### WORK INSTRUCTION A
Answer these questions about the Spambayes post on identity-theft spam below, one answer per line, marked to match:
(i) What score did Skip Montanaro say the message received on his system?
(ii) What kind of real messages does Tim Peters ask whether Skip has trained on as ham?
(iii) How did the legitimate PayPal URLs embedded in the scam show up for Tim Peters?
### WORK INSTRUCTION B
Write the next part of the Spambayes post on identity-theft spam below, continuing after its final sentence.
TEXT UNDER STUDY section start
[Spambayes] Exceptionally well-done identity-theft spam

Tim Peters tim.one at comcast.net
Mon Dec 29 16:46:41 EST 2003

[Skip Montanaro]
> Yeah, this is a stinker.  I get them all the time.  Interestingly
> enough, your message scored 0.69 for me.  It probably would have
> scored as spam except it came from you. ;-)

Have you trained on any real msgs from PayPal as ham?  That's the kind of
commercial HTML email that *does* look quite spammy unless you've trained on
it first.  This scam embedded legitimate PayPal URLs too, which showed up as
pure ham clues for me (since PayPal includes them in their legit email,
which I've trained on as ham).

> The real kicker here is this URL:
> http://www.paypal.com%65%6B%6A%68%61%73%6B%6A%71%70%77%6F%70%77%6F@%
> 32%31%31.%36%33.%31%36%32.%39%33:%37%33%30%31/%70%61%79%70%61%6C.%68
> %74%6D
> which unmangles to:
>     http://www.paypal.comekjhaskjqpwopwo@
> I'm not about to visit that URL, but I'm almost certain it will look
> just like a PayPal page and that is not in PayPal's
> universe.
TEXT UNDER STUDY section end
INFORMATION SUPPLIED section start
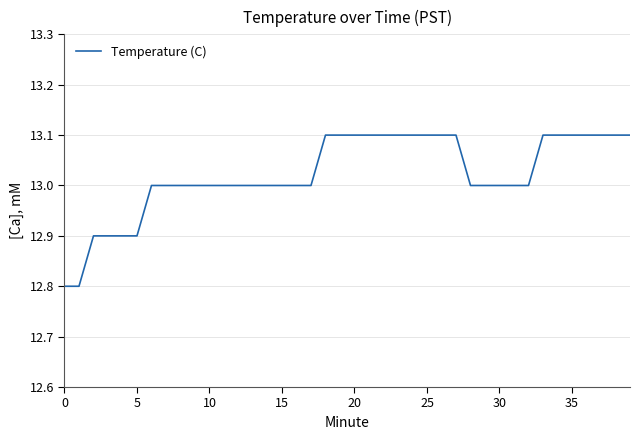

What is the difference between the maximum and minimum values?

0.3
INFORMATION SUPPLIED section end
### EXERCISE ANSWER A
(i) 0.69
(ii) Real messages from PayPal
(iii) As pure ham clues

### EXERCISE ANSWER B
Ya, I didn't click on it either.  Maybe worse, what the email *displays* for
that link (what's rendered on the user's screen) is


and that's a correct (legitimate) URL for a PayPal login.  spambayes sees
that too, of course.  At least Outlook shows you the unmangled href (in the
UI's status line) if you hover the mouse over the link.  The instant tip-off
there was that the displayed URL claimed to use https but the actual href
used http -- real PayPal email never does that.

> This suggests some more possible things to try:
>     * URLs which have usernames in them
>     * URLs which refer to non-standard ports
>     * URLs with IP addresses instead of hostnames (in addition to
>       specific hosts or networks)
> I haven't looked to see if any of these are already recognized, but
> all three techniques seem to be prevalent or required by such scams.

The pieces of the URL get broken out and tagged as such (with a "url:"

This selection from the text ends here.